Key differences between Influencer Marketing and digital PR

  1. How you pay: Influencer Marketing often pays for specific activities (such as posts, stories, reels, videos, etc) similar to media, whereas PR pays for the PR team’s time costs.
  2. What you achieve: PR sets out to achieve an overall brand or company narrative and sentiment whereas Influencer Marketing is focused on results and ROI such as reach, impressions, engagement, and conversions.
  3. Audiences: PR targets broad audience sets and is focused on generic positive sentiment whereas Influencer Marketing tends to zoom in on specific audience niches with a set brand-level objective such as awareness, consideration or conversion.
  4. Measurement: Because of the absence of measurement solutions in Pakistan, marketers often confuse them. However, with Walee’s measurement solutions, you can unveil the Creator Economy and influencer measurement, providing granular audience and campaign data.

Lets Take an Example

A cola brand creates a campaign to promote their stronger, more flavorful cola drink. It reached around 2.05 million people and generated 3.2 million impressions. The campaign managed to engage 116,279 users impacting its brand awareness and consideration. For their PR, they put up kiosks in malls and did press releases and digital news items at the launch. These tactics differ significantly even in their execution.

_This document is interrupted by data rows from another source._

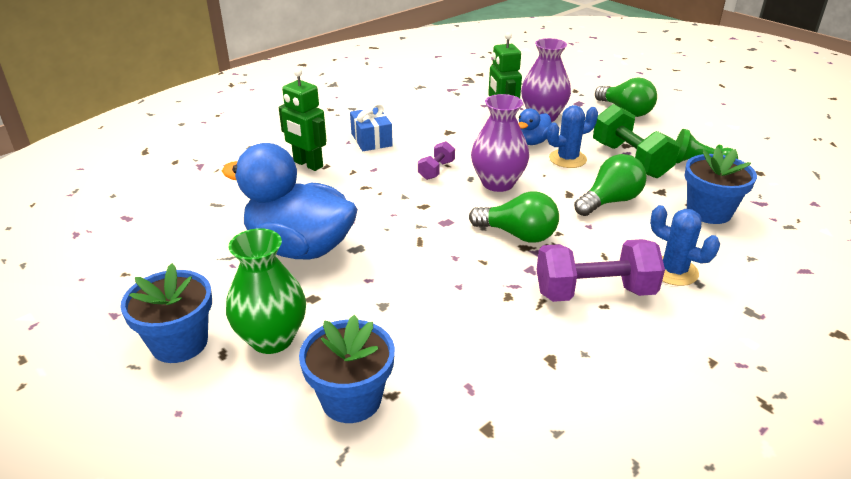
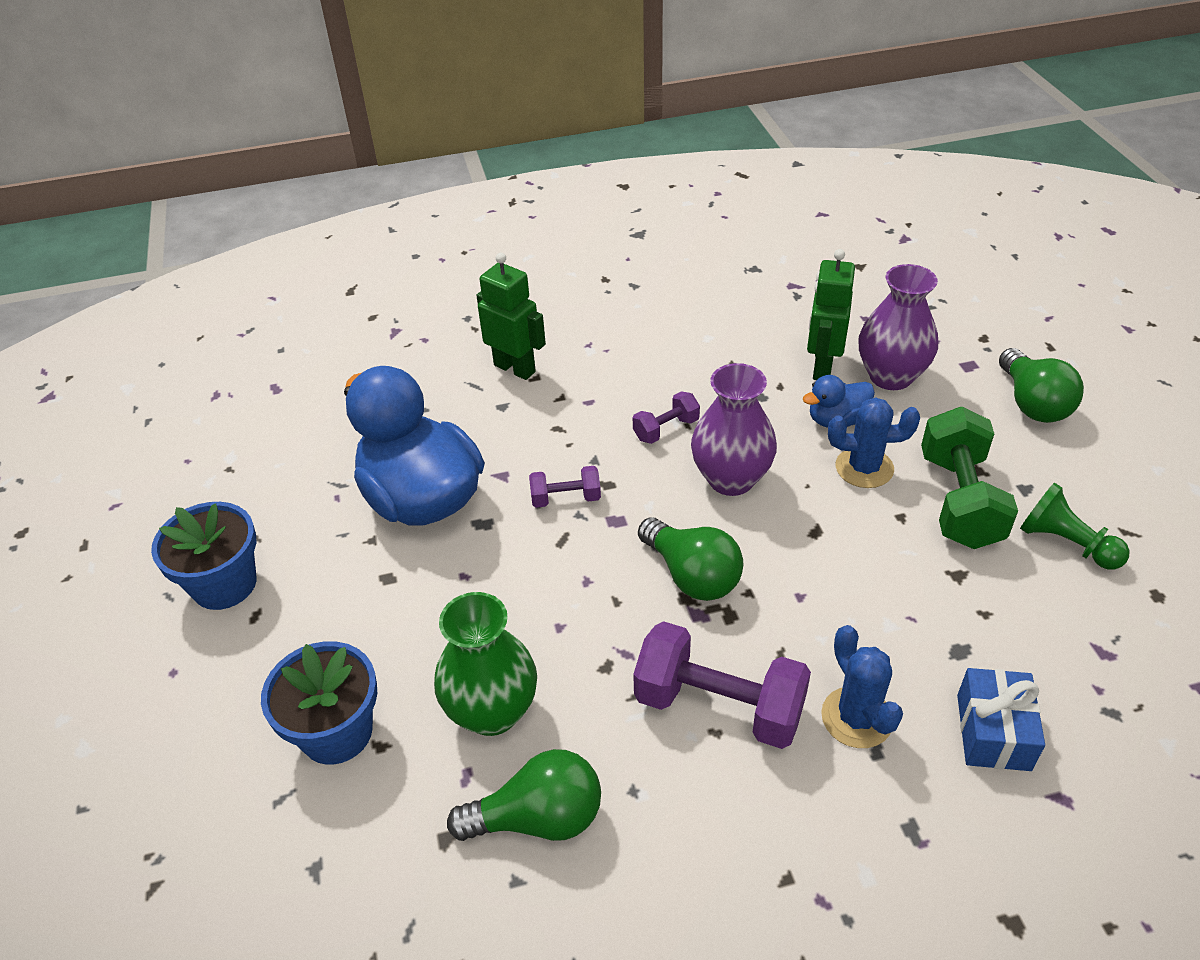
camera: 30 degrees right, 10 degrees up
(272, 338) = (312, 616): green vase -> green vase (492, 711)
(308, 164) = (515, 368): green robot -> green robot turned 150 degrees clockwise
(371, 140) = (620, 350): blue gift -> blue gift (993, 732)
(403, 220) = (566, 498): none -> purple dumbbell
(610, 201) = (865, 565): green light bulb -> green light bulb (538, 818)
(709, 211) = (1002, 637): blue flower pot -> none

Zooming out, the brand team likely approved one budget: a digital PR campaign for brand growth, blending its results. And the results they got for these were all jumbled up and lacked measurement. Were they able to attribute a specific ROI to this campaign? What was the impact on their brand health? Could they quantify how they paid influencers – what cost-efficiency metrics did they achieve? What kind of benchmarks did they set out to achieve? The simple answer as of today is NO.

Influencer marketing has a long way to go in Pakistan. Marketers are spending over PKR 5 billion in this space. Just as digital media arrived, we chased elusive metrics, seeking true ROI and brand growth in the influencer marketing landscape. Walee aims to change this by providing real-time reporting with a strong focus on ROI. They utilize proprietary technology for results-focused activation with influencers.